Louis Vuitton ha utilizzato il kente nella sua ultima collezione, vista pochi giorni fa a Parigi.
Kente è la stoffa regale degli akan dell’Impero ashanti: un tessuto tenuto in grande considerazione che mal si presta a un uso profano. A differenza di quel che è accaduto in passato, quando altri brand di moda (e lo stesso Vuitton) hanno utilizzato stoffe africane o in uso in Africa per le proprie collezioni, non si è levata fino ad ora nessuna denuncia di appropriazione culturale.

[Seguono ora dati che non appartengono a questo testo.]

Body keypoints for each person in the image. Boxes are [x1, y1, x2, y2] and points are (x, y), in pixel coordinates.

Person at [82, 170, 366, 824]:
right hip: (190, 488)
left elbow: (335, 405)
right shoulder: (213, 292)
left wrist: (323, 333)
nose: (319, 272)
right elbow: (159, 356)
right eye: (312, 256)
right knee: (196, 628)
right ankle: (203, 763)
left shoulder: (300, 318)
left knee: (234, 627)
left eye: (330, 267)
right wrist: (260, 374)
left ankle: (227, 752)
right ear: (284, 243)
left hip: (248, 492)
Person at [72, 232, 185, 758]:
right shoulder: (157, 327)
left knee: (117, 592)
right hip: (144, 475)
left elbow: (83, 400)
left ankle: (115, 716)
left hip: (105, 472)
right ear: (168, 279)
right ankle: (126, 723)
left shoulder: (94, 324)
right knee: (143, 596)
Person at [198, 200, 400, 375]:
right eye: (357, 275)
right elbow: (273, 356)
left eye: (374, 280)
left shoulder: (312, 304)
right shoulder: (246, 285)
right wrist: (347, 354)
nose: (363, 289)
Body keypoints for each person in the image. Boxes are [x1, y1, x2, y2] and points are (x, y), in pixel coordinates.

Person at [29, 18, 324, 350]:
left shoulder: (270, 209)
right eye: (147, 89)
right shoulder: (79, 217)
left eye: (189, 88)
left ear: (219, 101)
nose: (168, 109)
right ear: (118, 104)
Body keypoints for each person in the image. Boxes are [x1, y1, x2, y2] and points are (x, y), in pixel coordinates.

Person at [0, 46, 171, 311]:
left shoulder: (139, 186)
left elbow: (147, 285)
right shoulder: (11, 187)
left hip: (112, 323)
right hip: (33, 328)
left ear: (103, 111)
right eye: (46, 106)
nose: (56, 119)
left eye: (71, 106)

Da cosa dipende questo cambio di passo? Probabilmente dall’organigramma di Louis Vuitton. Alla direzione artistica del brand c’è infatti dal 2018 il designer afroamericano Virgil Abloh, che si è distinto per l’impegno antirazzista e positive action a favore dei neri. E questo è stato considerato da diversi commentatori come una garanzia sufficiente della correttezza dell’operazione.

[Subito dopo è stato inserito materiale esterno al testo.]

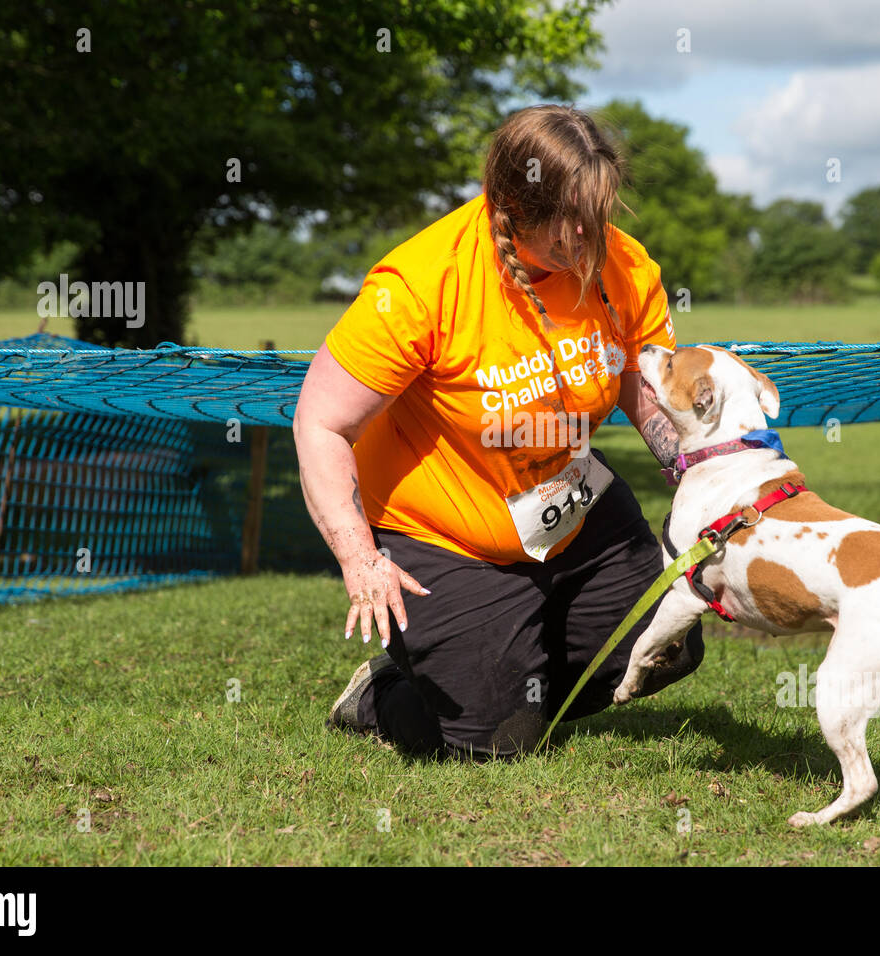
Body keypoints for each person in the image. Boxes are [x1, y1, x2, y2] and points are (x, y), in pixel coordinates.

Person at [292, 104, 703, 758]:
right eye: (568, 217)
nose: (585, 235)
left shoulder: (621, 265)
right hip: (443, 533)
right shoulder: (423, 283)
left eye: (596, 213)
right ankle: (383, 695)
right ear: (509, 203)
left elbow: (640, 383)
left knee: (668, 642)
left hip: (571, 505)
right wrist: (357, 556)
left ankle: (514, 680)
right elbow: (319, 422)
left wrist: (696, 472)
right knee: (497, 740)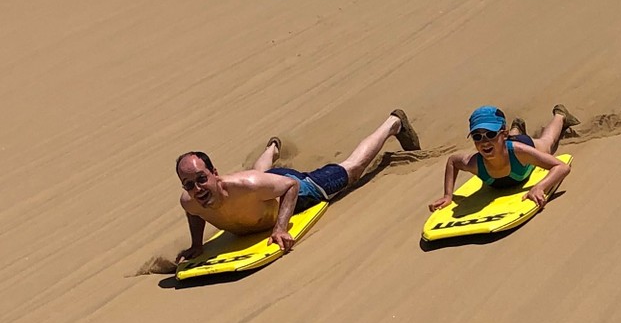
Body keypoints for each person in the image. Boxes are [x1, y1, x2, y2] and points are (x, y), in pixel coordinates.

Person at [175, 110, 421, 262]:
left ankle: (392, 123)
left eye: (201, 178)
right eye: (189, 185)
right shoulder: (190, 201)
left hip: (299, 191)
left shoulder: (245, 185)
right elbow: (192, 212)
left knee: (352, 170)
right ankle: (272, 148)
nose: (197, 189)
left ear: (214, 174)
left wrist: (281, 228)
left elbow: (290, 185)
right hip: (265, 186)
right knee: (261, 178)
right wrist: (197, 244)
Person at [427, 105, 579, 212]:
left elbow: (562, 167)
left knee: (548, 142)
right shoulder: (473, 163)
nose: (484, 141)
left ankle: (560, 115)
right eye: (477, 136)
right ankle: (515, 128)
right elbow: (453, 161)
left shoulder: (521, 152)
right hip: (505, 142)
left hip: (519, 145)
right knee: (501, 143)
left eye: (491, 134)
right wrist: (448, 195)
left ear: (502, 134)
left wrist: (539, 187)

“Con Virgil Abloh come direttore artistico della grande casa di moda, non sorprende che il kente abbia trovato una presenza di così alto profilo”, ha dichiarato per esempio la scrittrice Elizabeth Ohene alla Bbc.
“Abloh è descritto come un designer americano, ma poiché ha genitori ghanesi, noi in Ghana lo rivendichiamo”. Ohene riconosce che l’uso industriale e profano del kente potrebbe sollevare delle perplessità, ma preferisce non addentrarsi su questo lato della vicenda.
Nel 2012, poprio Louis Vuitton era stato accusato di appropriazione culturale per avere riprodotto disegni e grafismi delle coperte dell’etnia basotho del Lesotho nella realizzazione di camicie, pullover e scialli, ignorando il loro significato tradizionale e trasformandoli in capi costosissimi. Allora il direttore artistico era Kim Jones.
Altri brand di moda sono stati fortemente contestati per avere utilizzato tessuti africani. Una delle polemiche più recenti ha investito la maison Dior e la sua direttrice creativa Maria Grazia Chiuri, che nella sfilata cruise realizzata a Marrakech nel 2019 aveva presentato molti capi realizzati in wax, il cotone stampato a cera con riserva considerato un vessillo dell’africanità. Proprio per non sbagliare, Chiuri si era affidata alla consulenza di una delle più competenti studiose di wax e aveva scelto di rivolgersi a produttori ivoriani qualificati. Ma questo non era stato sufficiente a metterla al riparo dalle critiche. Il wax, per inciso, ha origini asiatiche ed è stato portato in Africa dagli olandesi. È un tessuto transnazionale che fa dialogare i continenti.